This tangy, sweet tomato-chili sauce will remind you of the meatballs your gran used to make, but instead of using sauce from a jar, it's made from scratch! Spoon it over golden beef and pork meatballs and buttery garlic rice for a nostalgic feast!
Produced in a facility that processes milk, sesame, eggs, fish, shellfish, crustaceans, mustard, tree nuts, peanuts, wheat, soybean and sulphites.
250 g
Ground Beef and Pork Mix
¼ cup
Panko Breadcrumbs
(Contains Wheat)
1 tbsp
Chicken Stock Powder
(Contains Soy)
¾ cup
Basmati Rice
1 tbsp
Worcestershire Sauce
1 tbsp
Soy Sauce
(Contains Soy, Sulphites, Wheat)
4 tbsp
Tomato Sauce Base
2 tbsp
Balsamic Glaze
(Contains Sulphites)
2 tbsp
Sweet Chili Sauce
56 g
Baby Spinach
80 g
Tomato
0.56 tsp
Salt*
0.13 tsp
Pepper*
2 tbsp
Oil*
1 tbsp
Unsalted Butter*
(Contains Milk)
Before starting, wash and dry all produce. Stir together rice, 1 1/4 cups water and 2 tsp stock powder (dbl both for 4 ppl) in a medium pot. Cover and bring to a boil over high heat. Once boiling, reduce heat to low. Cover and cook until rice is tender and liquid is absorbed, 12-14 min. Remove the pot from heat. Set aside, still covered.

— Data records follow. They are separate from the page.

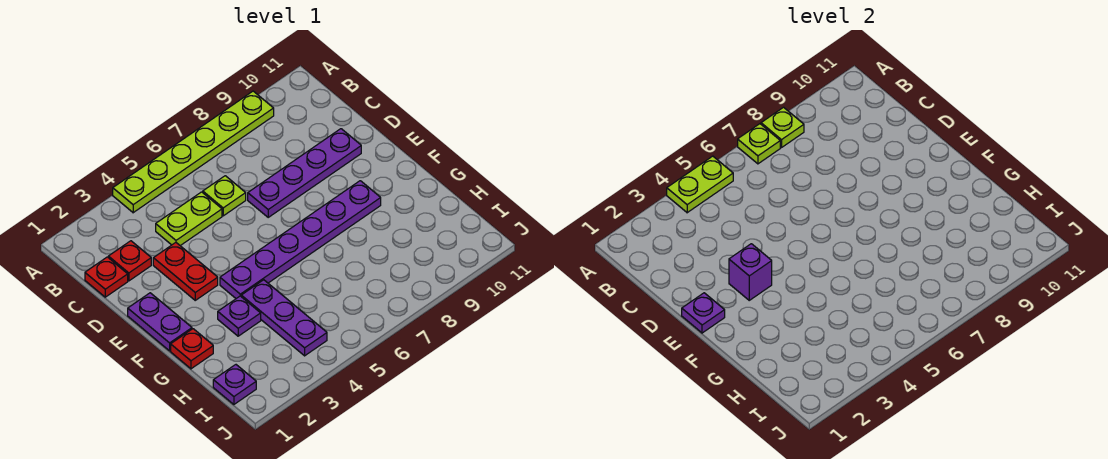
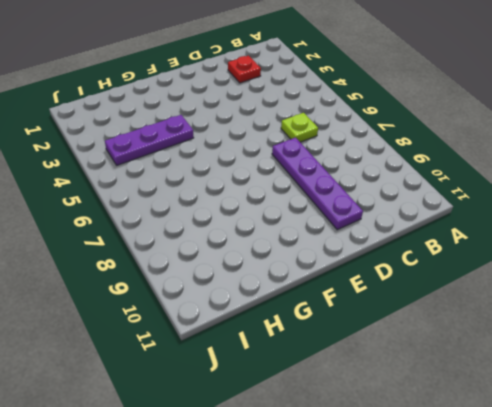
none -> lime plate A4:A9 level 1
none -> red plate C1 level 1
none -> lime plate C4:C5 level 1

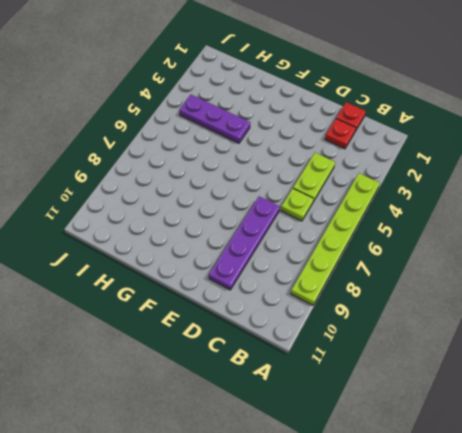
none -> red plate D3:E3 level 1
none -> purple plate E1:F1 level 1
none -> purple plate F4:F9 level 1

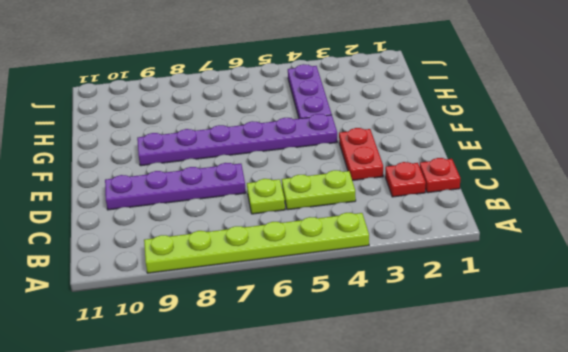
none -> purple plate E1:F1 level 1
none -> red plate G1 level 1
none -> purple plate G3 level 1

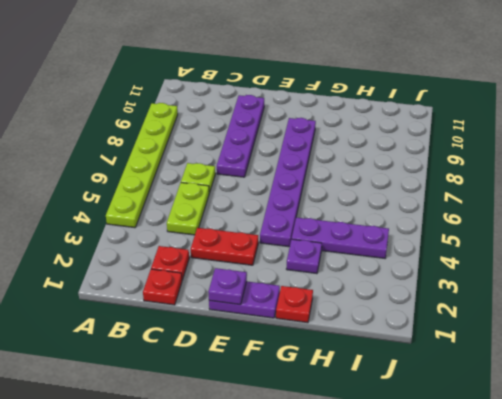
none -> purple plate I1 level 1
none -> lime plate A4:A5 level 2
none -> lime plate A7 level 2

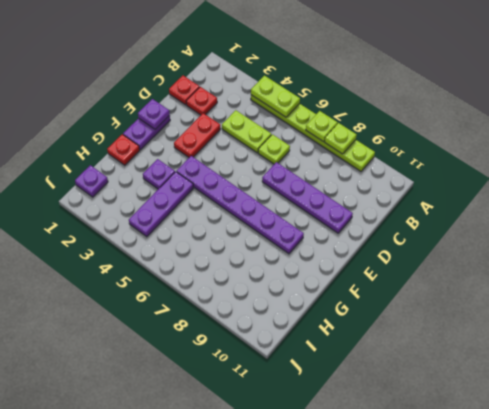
none -> purple brick E3 level 2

Meanwhile, heat a large non-stick pan over medium heat.While the pan heats, add beef and pork mix, panko, half the Worcestershire sauce, half the soy sauce and remaining stock powder to a large bowl. Season with 1/8 tsp salt (dbl for 4 ppl) and pepper, then combine. Roll mixture into 8 equal-sized meatballs (16 for 4 ppl).When the pan is hot, add 1 tbsp oil ( 1 1/2 tbsp for 4 pl), then meatballs. Cook, turning meatballs occasionally, until browned all over and cooked through, 12-14 min.**
Meanwhile, cut tomato into 1/2-inch pieces.Add half the balsamic glaze and 1 tbsp oil (dbl for 4 ppl) to another large bowl. Season with salt and pepper, to taste, then whisk to combine..
Add sweet chili sauce, tomato sauce base, remaining soy sauce, remaining Worcestershire sauce, remaining balsamic glaze and 2 tbsp water (dbl for 4 ppl) to a medium bowl. Season with pepper, then stir to combine.
When meatballs are done, carefully drain and discard excess fat from the pan.Add glaze mixture. Simmer, gently stirring occasionally, until glaze thickens slightly and coats meatballs, 2-3 min. Season with salt and pepper, to taste.
Add tomatoes and spinach to the bowl with vinaigrette, then toss to coat.Add 1 tbsp butter (dbl for 4 ppl) to the pot with rice. Fluff with a fork until butter melts. Divide rice and salad between plates. Top rice with meatballs. Spoon any remaining retro chili sauce from the pan over meatballs.